Provided passage:
Newcastle hoping for triple boost in transfer market
LONDON: Newcastle are hoping for a triple transfer boost this week as head coach Steve Bruce re-shapes his squad ahead of the new Premier League season.
The Magpies kick off the campaign at West Ham on Saturday and will hope to have three more new faces available after a series of breakthroughs over the weekend.Bournemouth striker Callum Wilson arrived on Tyneside on Sunday evening to undergo a medical after the two clubs agreed a fee in the region of £20million.
Aston Villa are understood to have tabled a higher bid for the England international, but withdrew from the race when the player indicated his preference for a move to Tyneside.The PA news agency understands Wilson’s former Cherries team-mate Ryan Fraser, whose contract at the Vitality Stadium expired at the end of June, is also expected to head for the north-east in the next 24 hours to start medical checks. Midfielder Fraser, 26, rejected the offer of a short-term deal to finish last season with the club he joined from Aberdeen in January 2013, and the Magpies appear to have persuaded him that his future lies at St James’ Park.

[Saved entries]
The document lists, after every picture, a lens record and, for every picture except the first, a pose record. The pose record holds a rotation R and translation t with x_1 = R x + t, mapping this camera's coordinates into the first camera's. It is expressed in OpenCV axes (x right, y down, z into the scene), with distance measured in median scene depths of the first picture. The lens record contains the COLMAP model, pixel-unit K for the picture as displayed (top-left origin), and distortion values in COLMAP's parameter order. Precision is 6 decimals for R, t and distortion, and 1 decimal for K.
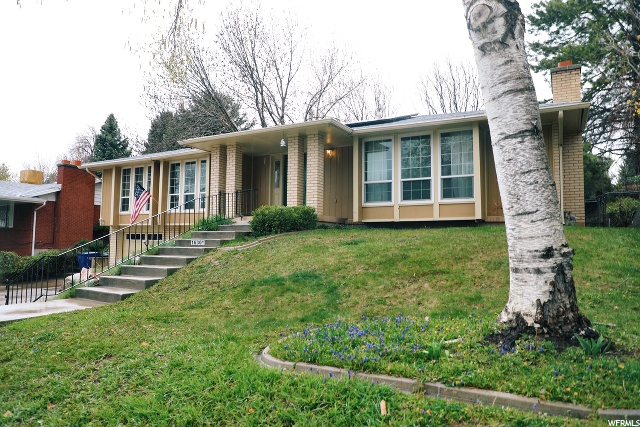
lens RADIAL K [[455.0, 0, 317.9], [0, 455.0, 209.8], [0, 0, 1]] dist [-0.041518, 0.007506]
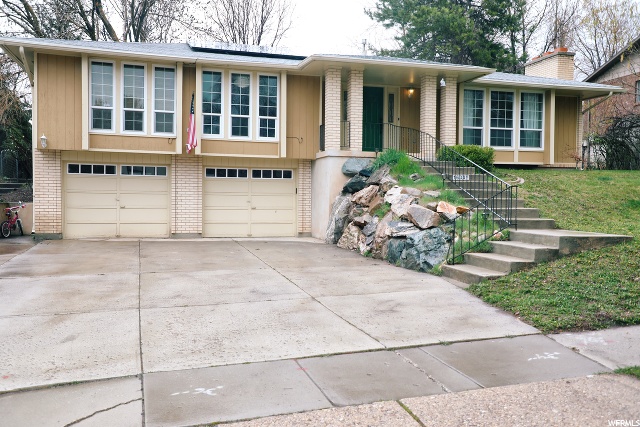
lens RADIAL K [[592.8, 0, 319.0], [0, 592.8, 209.3], [0, 0, 1]] dist [0.052734, 0.000000]
pose [[0.693344, -0.012053, 0.720506, -1.186884], [-0.055475, 0.996000, 0.070045, 0.057004], [-0.718469, -0.088536, 0.689902, 0.242264]]
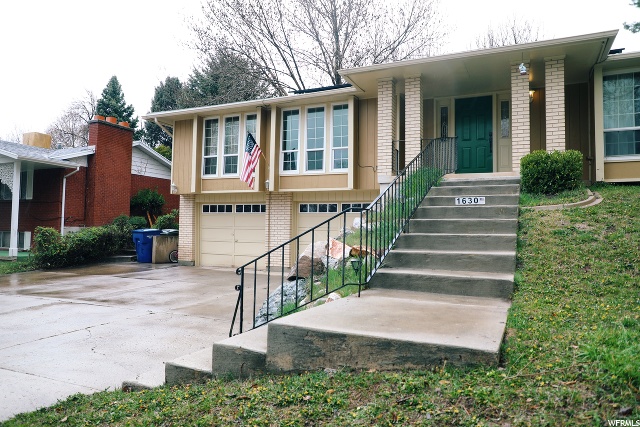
lens RADIAL K [[455.0, 0, 316.5], [0, 455.0, 212.0], [0, 0, 1]] dist [-0.041518, 0.007506]
pose [[0.996196, 0.008400, 0.086729, -0.444964], [-0.010907, 0.999535, 0.028467, 0.060848], [-0.086450, -0.029305, 0.995825, 0.300822]]
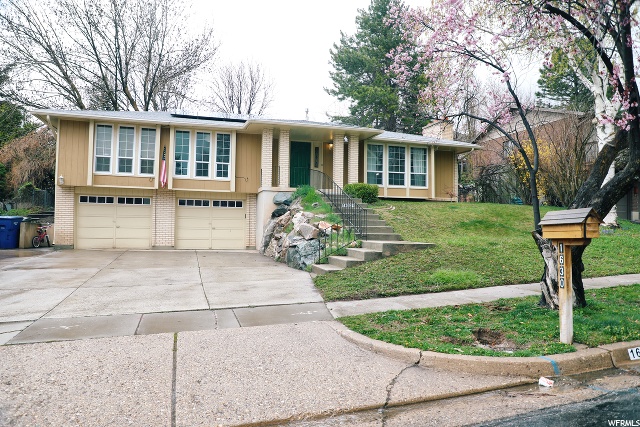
lens RADIAL K [[455.0, 0, 321.5], [0, 455.0, 211.1], [0, 0, 1]] dist [-0.041518, 0.007506]
pose [[0.689357, 0.031088, 0.723754, -1.116550], [-0.059722, 0.998117, 0.014011, 0.063076], [-0.721956, -0.052882, 0.689916, 0.050183]]
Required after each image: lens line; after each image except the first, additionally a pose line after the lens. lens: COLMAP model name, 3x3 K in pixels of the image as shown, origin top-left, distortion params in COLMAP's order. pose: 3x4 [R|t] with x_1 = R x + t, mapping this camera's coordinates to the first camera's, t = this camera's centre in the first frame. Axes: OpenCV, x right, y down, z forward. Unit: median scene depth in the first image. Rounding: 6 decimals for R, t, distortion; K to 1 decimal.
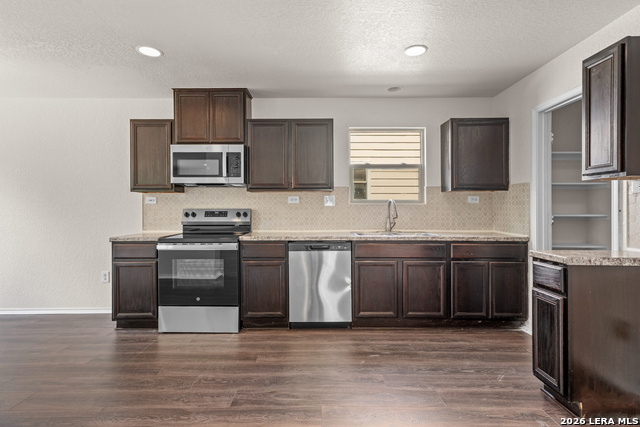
lens RADIAL K [[332.1, 0, 320.2], [0, 332.1, 209.5], [0, 0, 1]] dist [0.010792, 0.001759]
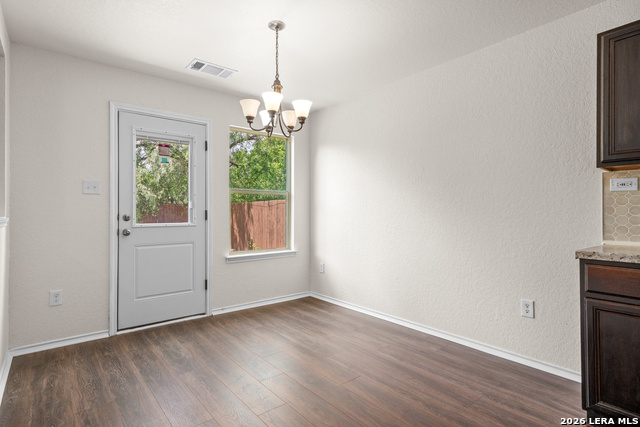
lens RADIAL K [[332.1, 0, 313.3], [0, 332.1, 211.6], [0, 0, 1]] dist [0.010792, 0.001759]
pose [[0.618604, 0.002353, -0.785699, -0.441347], [-0.006724, 0.999975, -0.002299, 0.022724], [0.785674, 0.006705, 0.618604, 0.312774]]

Assignment: Please write out the Newcastle transfer article above in full, word for word.

Answer to this problem:
Newcastle hoping for triple boost in transfer market
LONDON: Newcastle are hoping for a triple transfer boost this week as head coach Steve Bruce re-shapes his squad ahead of the new Premier League season.
The Magpies kick off the campaign at West Ham on Saturday and will hope to have three more new faces available after a series of breakthroughs over the weekend.Bournemouth striker Callum Wilson arrived on Tyneside on Sunday evening to undergo a medical after the two clubs agreed a fee in the region of £20million.
Aston Villa are understood to have tabled a higher bid for the England international, but withdrew from the race when the player indicated his preference for a move to Tyneside.The PA news agency understands Wilson’s former Cherries team-mate Ryan Fraser, whose contract at the Vitality Stadium expired at the end of June, is also expected to head for the north-east in the next 24 hours to start medical checks. Midfielder Fraser, 26, rejected the offer of a short-term deal to finish last season with the club he joined from Aberdeen in January 2013, and the Magpies appear to have persuaded him that his future lies at St James’ Park.